The ASSOC procedure[31] is a GUHA method which mines for generalized association rules using fast bitstrings operations. The association rules mined by this method are more general than those output by apriori, for example "items" can be connected both with conjunction and disjunctions and the relation between antecedent and consequent of the rule is not restricted to setting minimum support and confidence as in apriori: an arbitrary combination of supported interest measures can be used.

OPUS search

OPUS is an efficient algorithm for rule discovery that, in contrast to most alternatives, does not require either monotone or anti-monotone constraints such as minimum support.[32] Initially used to find rules for a fixed consequent[32][33] it has subsequently been extended to find rules with any item as a consequent.[34] OPUS search is the core technology in the popular Magnum Opus association discovery system.

Lore

A famous story about association rule mining is the "beer and diaper" story. A purporsed survey of behavior of supermarket shoppers discovered that customers (presumably young men) who buy diapers tend also to buy beer. This anecdote became popular as an example of how unexpected association rules might be found from everyday data. There are varying opinions as to how much of the story is true.[35] Daniel Powers says:[35]

In 1992, Thomas Blischok, manager of a retail consulting group at Teradata, and his staff prepared an analysis of 1.2 million market baskets from about 25 Osco Drug stores. Database queries were developed to identify affinities. The analysis "did discover that between 5:00 and 7:00 p.m. that consumers bought beer and diapers". Osco managers did NOT exploit the beer and diapers relationship by moving the products closer together on the shelves.

Other types of association rule mining

Multi-Relation Association Rules: Multi-Relation Association Rules (MRAR) are association rules where each item may have several relations. These relations indicate indirect relationship between the entities. Consider the following MRAR where the first item consists of three relations live in, nearby and humid: “Those who live in a place which is nearby a city with humid climate type and also are younger than 20 -> their health condition is good”. Such association rules are extractable from RDBMS data or semantic web data.[36]

Context Based Association Rules are a form of association rule. Context Based Association Rules claims more accuracy in association rule mining by considering a hidden variable named context variable which changes the final set of association rules depending upon the value of context variables. For example, the baskets orientation in market basket analysis reflects an odd pattern in the early days of month. This might be because of abnormal context i.e. salary is drawn at the start of the month [37]

Contrast set learning is a form of associative learning. Contrast set learners use rules that differ meaningfully in their distribution across subsets.[38][39]

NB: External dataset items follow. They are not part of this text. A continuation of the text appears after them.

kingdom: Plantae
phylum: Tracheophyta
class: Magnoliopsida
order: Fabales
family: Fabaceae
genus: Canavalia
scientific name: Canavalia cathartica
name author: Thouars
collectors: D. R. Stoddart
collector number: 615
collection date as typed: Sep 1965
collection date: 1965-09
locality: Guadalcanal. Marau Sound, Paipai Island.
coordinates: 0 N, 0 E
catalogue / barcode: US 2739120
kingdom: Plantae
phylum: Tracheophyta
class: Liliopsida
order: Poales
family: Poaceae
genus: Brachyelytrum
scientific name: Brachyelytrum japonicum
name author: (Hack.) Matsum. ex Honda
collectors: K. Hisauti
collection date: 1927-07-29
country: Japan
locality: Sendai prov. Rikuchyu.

Weighted class learning is another form of associative learning in which weight may be assigned to classes to give focus to a particular issue of concern for the consumer of the data mining results.

High-order pattern discovery facilitate the capture of high-order (polythetic) patterns or event associations that are intrinsic to complex real-world data. [40]

K-optimal pattern discovery provides an alternative to the standard approach to association rule learning that requires that each pattern appear frequently in the data.

Approximate Frequent Itemset mining is a relaxed version of Frequent Itemset mining that allows some of the items in some of the rows to be 0.[41]

Generalized Association Rules hierarchical taxonomy (concept hierarchy)

Quantitative Association Rules categorical and quantitative data [42][43]

Interval Data Association Rules e.g. partition the age into 5-year-increment ranged

Sequential pattern mining discovers subsequences that are common to more than minsup sequences in a sequence database, where minsup is set by the user. A sequence is an ordered list of transactions.[44]

Subspace Clustering, a specific type of Clustering high-dimensional data, is in many variants also based on the downward-closure property for specific clustering models.[45]

Warmr is shipped as part of the ACE data mining suite. It allows association rule learning for first order relational rules.[46]